SoftBank's spokesman tells me there's a difference to the behavior between the shop-centric model (Pepper starts a lot of conversations and wants to play a lot of games), and the eventual home robot. The latter will base a lot of its interactions on established information and on face detection -- it'll know who it's talking to. Less small talk and gags and more "Don't forget your umbrella," "Are you feeling okay?"-type interactions. SoftBank is reiterating Pepper's ability to read into what you're saying emotionally, from a light-and-friendly "No," to an aggressive one. The meaning is different, and Aldebaran Robotics' boss told our Japanese colleagues that it can typically tell the difference if you say, "Yes," but your heart (and probably your face and intonation) says, "No."
Pepper, though, asks if he can join your family, asks what kind of person you are. It's friendly small talk, but it's also tinged with a hint of impatience. If he can't understand your roughly pronounced Japanese (sorry), he'll move on to a new question, or ignore you outright. But I don't feel all that offended; I feel like Pepper's still learning -- he's still a kid and I humor him. Maybe it's the way he talks, or the fact that he's a couple of feet shorter than me, but I forgive him for it, and that might be how it worms its way into Japanese homes.
They aren't going to pick up anything anytime soon.
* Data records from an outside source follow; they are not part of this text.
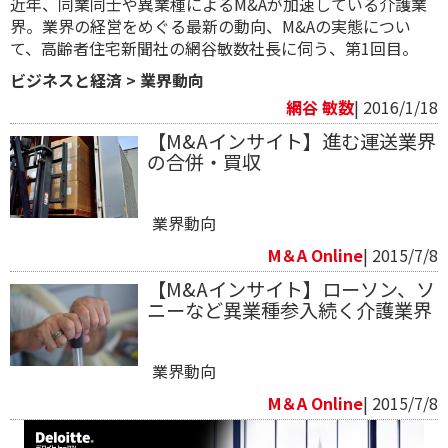
近年、同業同士や異業種によるM&Aが加速している介護業
界。業界の経営をめぐる最新の動向、M&Aの実態につい
て、高齢者住宅新聞社の網谷敏数社長に伺う、第1回目。
ビジネスと経済
>
業界動向
網谷 敏数
| 2016/1/18
【M&Aインサイト】進む運送業界
の合併・買収
業界動向
M＆A Online
| 2015/7/8
【M&Aインサイト】ローソン、ソ
ニーなど異業種参入続く介護業界
業界動向
M＆A Online
| 2015/7/8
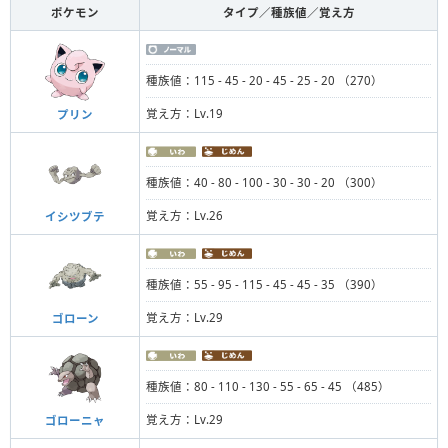
ポケモン
タイプ／種族値／覚え方
種族値：115 - 45 - 20 - 45 - 25 - 20 （270）
覚え方：Lv.19
プリン
種族値：40 - 80 - 100 - 30 - 30 - 20 （300）
覚え方：Lv.26
イシツブテ
種族値：55 - 95 - 115 - 45 - 45 - 35 （390）
覚え方：Lv.29
ゴローン
種族値：80 - 110 - 130 - 55 - 65 - 45 （485）
覚え方：Lv.29
ゴローニャ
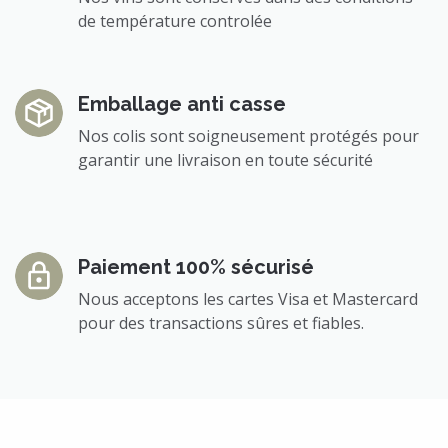
de température controlée
Emballage anti casse
Nos colis sont soigneusement protégés pour
garantir une livraison en toute sécurité
Paiement 100% sécurisé
Nous acceptons les cartes Visa et Mastercard
pour des transactions sûres et fiables.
As you might have seen in the intro video, the hands, nay arms, are surprisingly fluid and Pepper's numerous poses are quite natural. There's a degree of give to the hands' movement too: They've been designed to be soft and pliable, because kids. Children can get excitable and they run around a lot. So to avoid poked eyes and subsequent tears, the fingers are bendable, while joints are surrounded by flexible rubber so that they don't pinch if a hand gets trapped in there. The whole body is a combination of gentle curves and SoftBank colors (white and light gray -- it's all very interior design-friendly).
There are touch sensors on the arms, as well as the head. But during our first meeting, it was the head patting that got Pepper's attention most. I'd love for Pepper to have the ability to hold our keys or umbrella while we prepare to go out, for example. I want my robot butler.
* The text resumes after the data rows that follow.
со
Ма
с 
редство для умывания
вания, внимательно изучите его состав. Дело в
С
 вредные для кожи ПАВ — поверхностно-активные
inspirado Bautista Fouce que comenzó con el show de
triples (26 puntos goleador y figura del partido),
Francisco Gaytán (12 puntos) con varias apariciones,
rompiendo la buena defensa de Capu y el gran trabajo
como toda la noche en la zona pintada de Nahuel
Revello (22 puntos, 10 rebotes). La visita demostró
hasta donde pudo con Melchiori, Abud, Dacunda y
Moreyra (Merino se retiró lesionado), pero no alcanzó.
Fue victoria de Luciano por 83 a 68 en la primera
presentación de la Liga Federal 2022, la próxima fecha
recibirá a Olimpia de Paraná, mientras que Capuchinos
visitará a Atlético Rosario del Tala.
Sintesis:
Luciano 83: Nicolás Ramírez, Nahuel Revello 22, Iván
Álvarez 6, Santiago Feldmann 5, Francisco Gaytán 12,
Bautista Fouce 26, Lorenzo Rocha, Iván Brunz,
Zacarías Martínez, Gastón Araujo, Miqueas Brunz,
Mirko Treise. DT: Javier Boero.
It's not a bipedal robot. ASIMO is safe for now. It's something Son mentioned at Pepper's debut, but it is a fact that wheel-based robots are far more energy efficient. SoftBank pegs the battery life of its newest sales assistant at around 12 hours. A combination of three specially designed wheels allow it to rotate on the spot, reverse and generally navigate its environment. To help, there are three bumper sensors and a trio of paired laser sensors augmented with sonar. This doesn't just avoid collisions, but also ensures that it can maintain a degree of distance -- you can keep your personal space. And if bipedal is your dream robot form, Aldebaran Robotics does have one in development.
What do you expect Pepper to do? That's the next challenge for SoftBank. It doesn't offer much in the way of manual labor or cleaning, but it definitely, unwaveringly, offers a glimpse into the sociable future of robots. Imagine Siri's savvy with Pepper's expressiveness and, er, Boston Dynamics' maneuverability -- that's probably the future.
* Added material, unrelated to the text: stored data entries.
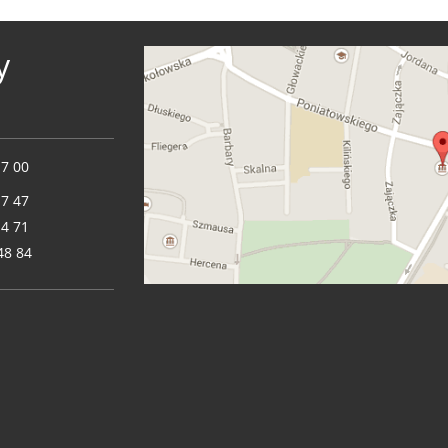
y
17 00
17 47
14 71
48 84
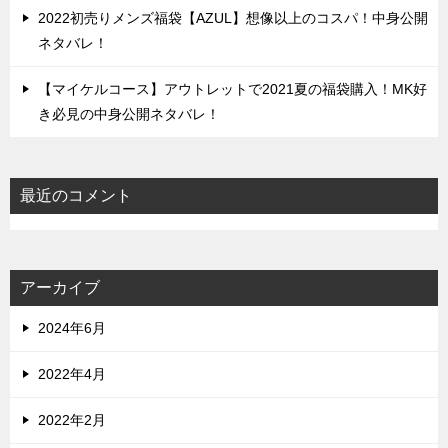
2022初売りメンズ福袋【AZUL】想像以上のコスパ！中身公開
ネタバレ！
【マイケルコース】アウトレットで2021夏の福袋購入！MK好
き必見の中身公開ネタバレ！
最近のコメント
アーカイブ
2024年6月
2022年4月
2022年2月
Imagine Siri's savvy with Pepper's expressiveness and, er, Boston Dynamics' maneuverability.
But will it be a commercial success? By installing these robots in its stores (four at the moment, but rolling out further later this month), it could become a familiar sight in Japan -- and that's what Pepper will need if SoftBank's expecting normal people to stump up its 198,000 yen asking price. SoftBank's CEO Son said, "It's the first step," and the core part to this is its affordability. It may not be cheap in the world of phones and tablets, but nor is it out of this world (or your wallet). For a humanoid robot that wants to talk, $1,900 is a bargain.